- [EXERCISE BRIEF]
These records must be written out again exactly.

[Data extracted from a collection]
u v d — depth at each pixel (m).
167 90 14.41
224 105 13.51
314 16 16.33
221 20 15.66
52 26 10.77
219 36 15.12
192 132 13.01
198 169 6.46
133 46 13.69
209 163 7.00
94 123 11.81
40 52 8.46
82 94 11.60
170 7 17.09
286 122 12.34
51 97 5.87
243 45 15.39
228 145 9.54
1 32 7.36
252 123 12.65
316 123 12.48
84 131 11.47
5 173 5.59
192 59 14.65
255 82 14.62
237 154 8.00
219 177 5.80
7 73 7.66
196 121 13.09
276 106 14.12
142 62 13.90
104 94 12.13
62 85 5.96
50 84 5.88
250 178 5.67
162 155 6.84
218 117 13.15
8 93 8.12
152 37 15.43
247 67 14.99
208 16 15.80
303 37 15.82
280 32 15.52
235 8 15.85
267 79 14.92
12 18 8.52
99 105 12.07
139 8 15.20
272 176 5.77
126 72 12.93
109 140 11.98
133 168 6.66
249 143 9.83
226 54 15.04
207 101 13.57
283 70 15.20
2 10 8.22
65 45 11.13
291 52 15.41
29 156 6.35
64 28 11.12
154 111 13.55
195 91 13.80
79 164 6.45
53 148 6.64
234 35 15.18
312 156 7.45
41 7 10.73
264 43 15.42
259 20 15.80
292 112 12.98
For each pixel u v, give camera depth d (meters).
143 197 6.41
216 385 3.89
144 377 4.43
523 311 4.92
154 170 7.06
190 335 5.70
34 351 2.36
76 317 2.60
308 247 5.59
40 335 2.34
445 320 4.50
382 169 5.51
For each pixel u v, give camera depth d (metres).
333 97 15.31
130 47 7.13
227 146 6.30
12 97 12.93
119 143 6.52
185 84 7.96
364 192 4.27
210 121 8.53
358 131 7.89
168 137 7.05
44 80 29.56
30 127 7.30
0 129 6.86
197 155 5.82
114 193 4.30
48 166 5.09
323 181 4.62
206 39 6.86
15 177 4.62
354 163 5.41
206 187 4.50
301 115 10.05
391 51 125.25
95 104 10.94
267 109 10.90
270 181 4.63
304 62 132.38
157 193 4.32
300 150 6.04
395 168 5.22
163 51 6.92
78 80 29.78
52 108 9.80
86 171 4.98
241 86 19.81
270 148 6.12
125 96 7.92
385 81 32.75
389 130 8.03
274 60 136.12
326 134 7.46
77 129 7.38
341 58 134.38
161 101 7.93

- [SOLUTION TO THIS PROBLEM]
u v d — depth at each pixel (m).
167 90 14.41
224 105 13.51
314 16 16.33
221 20 15.66
52 26 10.77
219 36 15.12
192 132 13.01
198 169 6.46
133 46 13.69
209 163 7.00
94 123 11.81
40 52 8.46
82 94 11.60
170 7 17.09
286 122 12.34
51 97 5.87
243 45 15.39
228 145 9.54
1 32 7.36
252 123 12.65
316 123 12.48
84 131 11.47
5 173 5.59
192 59 14.65
255 82 14.62
237 154 8.00
219 177 5.80
7 73 7.66
196 121 13.09
276 106 14.12
142 62 13.90
104 94 12.13
62 85 5.96
50 84 5.88
250 178 5.67
162 155 6.84
218 117 13.15
8 93 8.12
152 37 15.43
247 67 14.99
208 16 15.80
303 37 15.82
280 32 15.52
235 8 15.85
267 79 14.92
12 18 8.52
99 105 12.07
139 8 15.20
272 176 5.77
126 72 12.93
109 140 11.98
133 168 6.66
249 143 9.83
226 54 15.04
207 101 13.57
283 70 15.20
2 10 8.22
65 45 11.13
291 52 15.41
29 156 6.35
64 28 11.12
154 111 13.55
195 91 13.80
79 164 6.45
53 148 6.64
234 35 15.18
312 156 7.45
41 7 10.73
264 43 15.42
259 20 15.80
292 112 12.98
For each pixel u v, give camera depth d (meters).
143 197 6.41
216 385 3.89
144 377 4.43
523 311 4.92
154 170 7.06
190 335 5.70
34 351 2.36
76 317 2.60
308 247 5.59
40 335 2.34
445 320 4.50
382 169 5.51
For each pixel u v, give camera depth d (metres).
333 97 15.31
130 47 7.13
227 146 6.30
12 97 12.93
119 143 6.52
185 84 7.96
364 192 4.27
210 121 8.53
358 131 7.89
168 137 7.05
44 80 29.56
30 127 7.30
0 129 6.86
197 155 5.82
114 193 4.30
48 166 5.09
323 181 4.62
206 39 6.86
15 177 4.62
354 163 5.41
206 187 4.50
301 115 10.05
391 51 125.25
95 104 10.94
267 109 10.90
270 181 4.63
304 62 132.38
157 193 4.32
300 150 6.04
395 168 5.22
163 51 6.92
78 80 29.78
52 108 9.80
86 171 4.98
241 86 19.81
270 148 6.12
125 96 7.92
385 81 32.75
389 130 8.03
274 60 136.12
326 134 7.46
77 129 7.38
341 58 134.38
161 101 7.93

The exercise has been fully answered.